According to the report, two-thirds of respondents say the biggest problem that hinders their company’s ability to manage regulatory risk is “complexity of the regulatory environment.”

On the positive side, most said they had strong capabilities dealing with regulatory risk. But the big weakness, was the problem of dealing with multiple regulatory environments, both domestically and internationally, and juggling multiple projects.

Thanks to Leon of SOX First for pointing out the report: Compliance Challenges.

Risk Mismanagement

I really enjoyed the story by Joe Nocera in the New York Times: Risk Mismanagement. The author focuses on the failures of risk management during the most recent financial crisis.

The author starts with the failure of the VaR (Value at Risk) model used by many companies. He then moves on to the theories of Taleb captured in his book Black Swan (next on my reading list).

Taleb says that Wall Street risk models, no matter how mathematically sophisticated, are bogus; . . . . And the essential reason for this is that the greatest risks are never the ones you can see and measure, but the ones you can’t see and therefore can never measure. . . . Because we don’t know what a black swan might look like or when it might appear and therefore don’t plan for it, it will always get us in the end.

The key for a compliance professional is do handle the current know risks to your company, while at the same time keeping an eye out for unknown risks.
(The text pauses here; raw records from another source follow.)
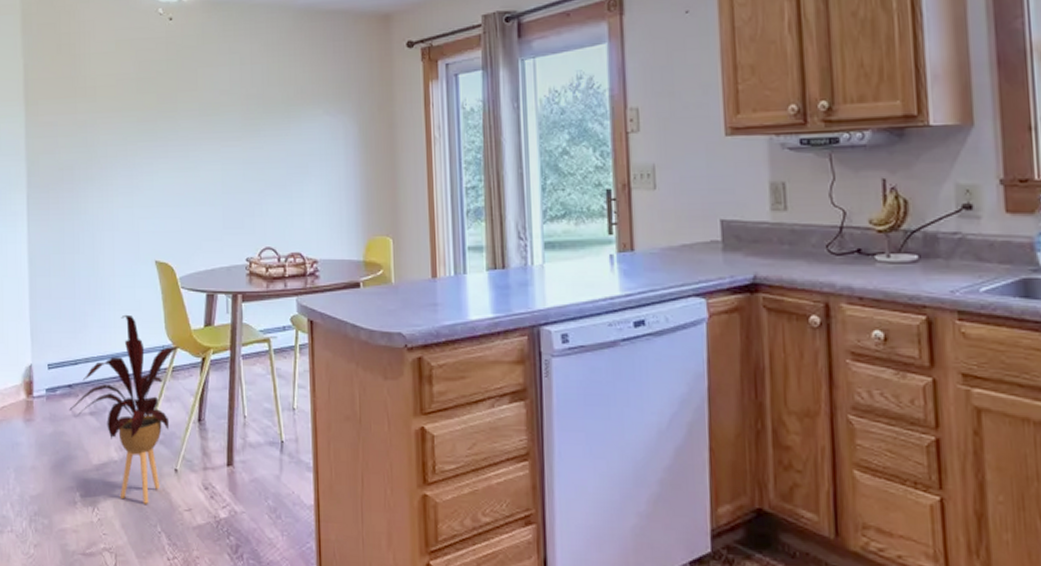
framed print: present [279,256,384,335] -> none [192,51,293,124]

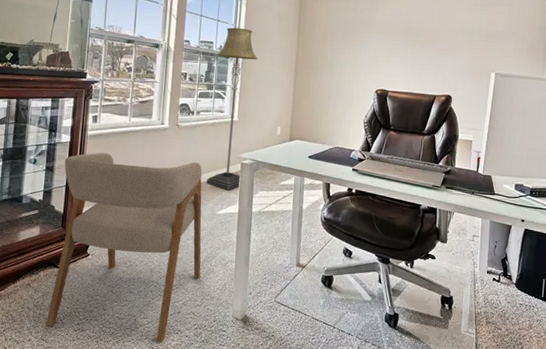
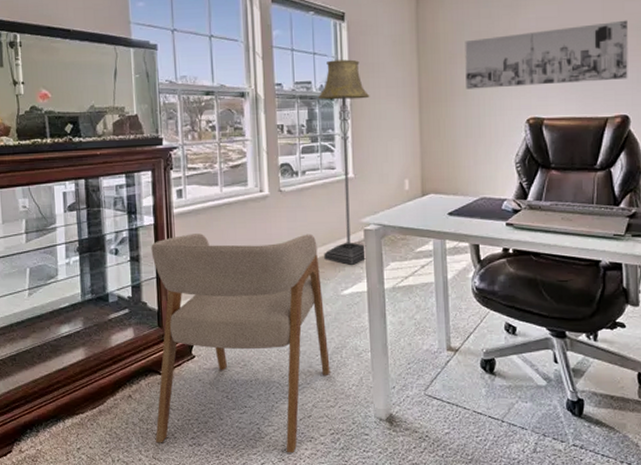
wall art: none [332,24,456,68] -> present [465,20,628,89]

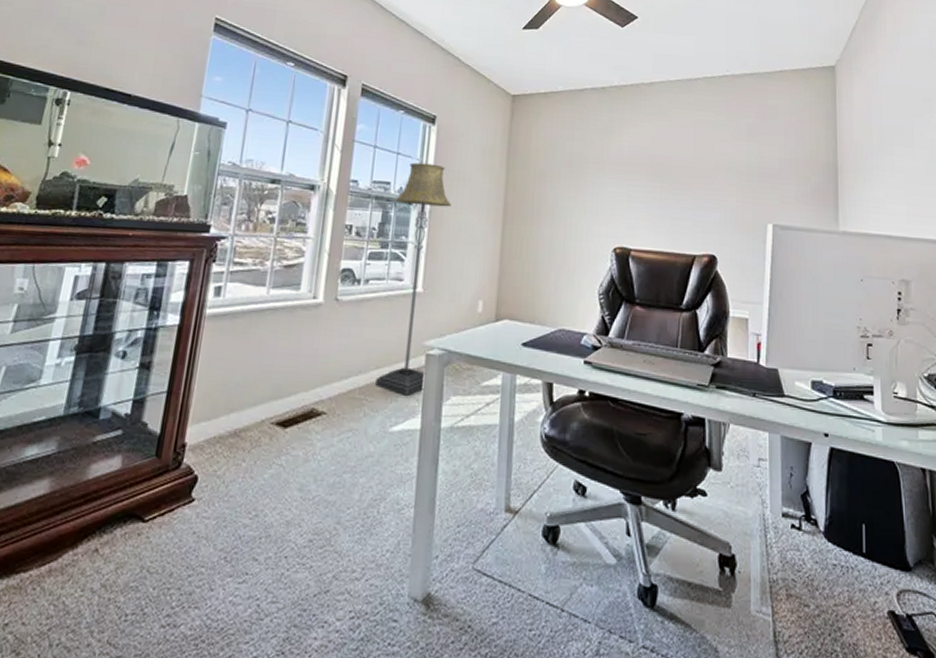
armchair: present [151,234,330,453] -> none [115,341,370,644]
wall art: present [465,20,628,89] -> none [553,159,717,218]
Does Your D&O Policy Cover Criminal Investigations?

Kevin M. LaCroix of The D&O Diary weighs in on coverage of criminal investigations: D&O Insurance: Corporate Criminal Investigations. He references a December 2008 article by Patricia Bronte of  Jenner & Block entitled D&O Coverage for Corporate Criminal Investigations (.pdf).

The main issue is how your policy defines “criminal conduct.” Some policies defines it with “commenced by the return of an indictment.” That definition leaves out a lost money spent trying to avoid (or avoiding) indictment and responding to an investigation.